_EXERCISE DATA_
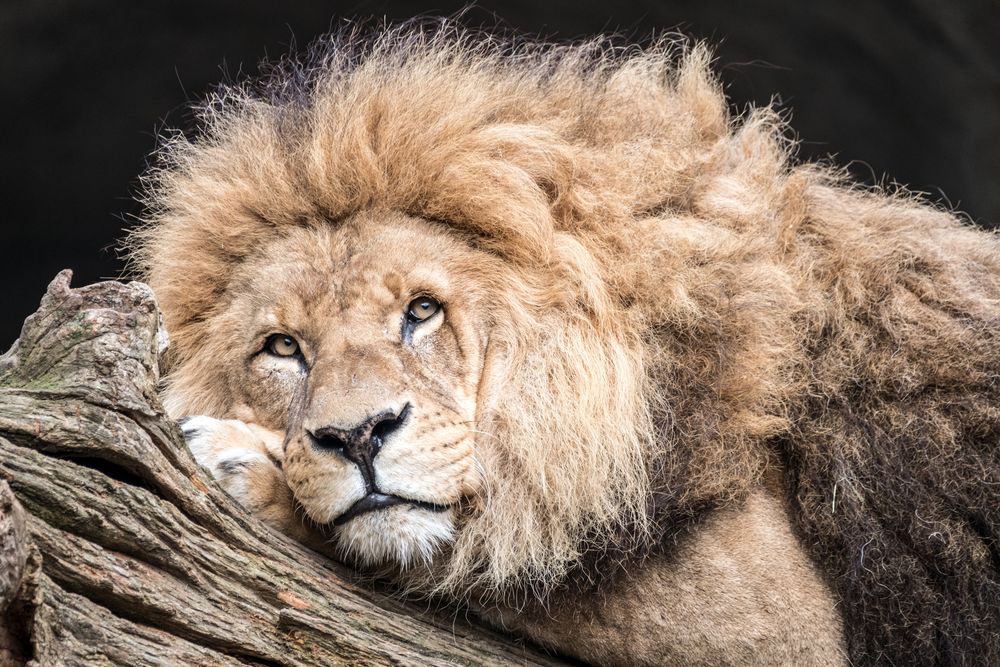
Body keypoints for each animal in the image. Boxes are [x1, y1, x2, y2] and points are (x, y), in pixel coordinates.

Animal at [128, 24, 1000, 666]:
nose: (358, 436)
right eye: (281, 347)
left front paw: (241, 462)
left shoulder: (782, 616)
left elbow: (491, 548)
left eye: (421, 310)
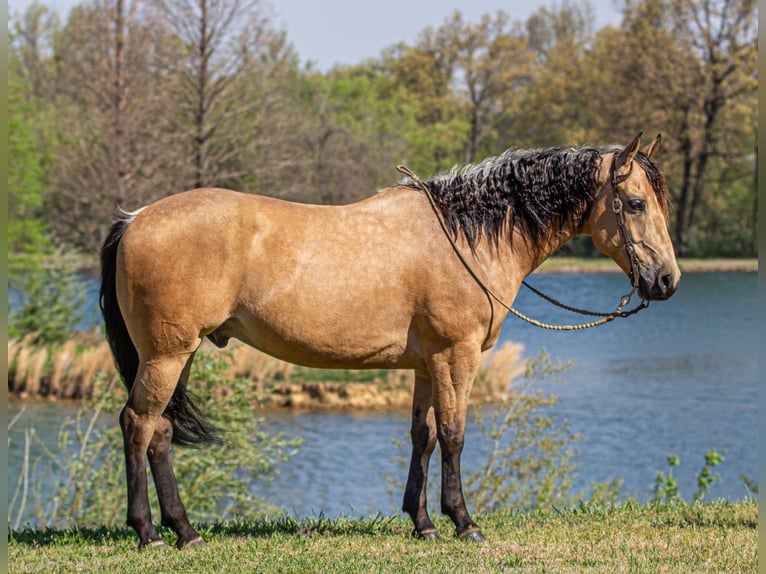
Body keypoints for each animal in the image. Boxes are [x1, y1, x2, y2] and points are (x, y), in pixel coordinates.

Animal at [99, 133, 680, 549]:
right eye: (633, 203)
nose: (667, 280)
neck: (465, 235)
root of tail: (135, 219)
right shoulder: (455, 358)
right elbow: (454, 436)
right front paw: (463, 522)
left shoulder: (426, 365)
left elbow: (422, 438)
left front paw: (422, 523)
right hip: (166, 356)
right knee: (137, 424)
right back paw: (149, 532)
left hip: (180, 355)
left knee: (160, 432)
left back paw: (184, 531)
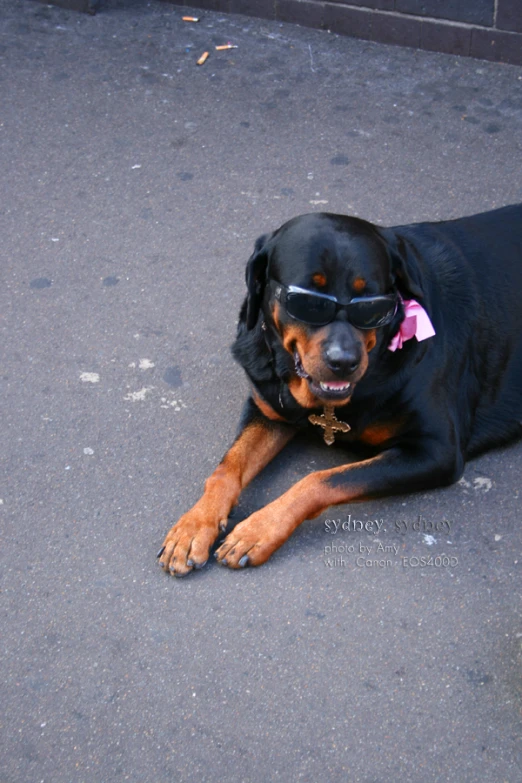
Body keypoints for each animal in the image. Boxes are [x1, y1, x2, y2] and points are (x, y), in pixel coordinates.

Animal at [157, 205, 520, 576]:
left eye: (371, 304)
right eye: (308, 301)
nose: (343, 361)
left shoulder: (436, 451)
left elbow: (322, 479)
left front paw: (257, 530)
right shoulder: (268, 408)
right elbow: (227, 467)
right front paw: (194, 526)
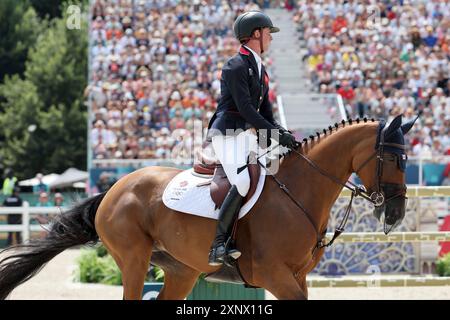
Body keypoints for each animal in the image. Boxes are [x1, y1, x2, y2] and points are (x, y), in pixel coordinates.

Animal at [0, 114, 414, 298]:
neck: (299, 190)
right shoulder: (276, 276)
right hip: (133, 260)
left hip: (180, 270)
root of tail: (114, 188)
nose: (395, 213)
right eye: (395, 159)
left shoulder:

_EXERCISE DETAILS_
Scan the records above for the string "elbow", then report every line that contains it.

_ANSWER TO THIS PROBLEM_
left elbow: (491, 548)
right elbow: (454, 436)
left elbow: (422, 438)
left elbow: (322, 479)
right elbow: (227, 467)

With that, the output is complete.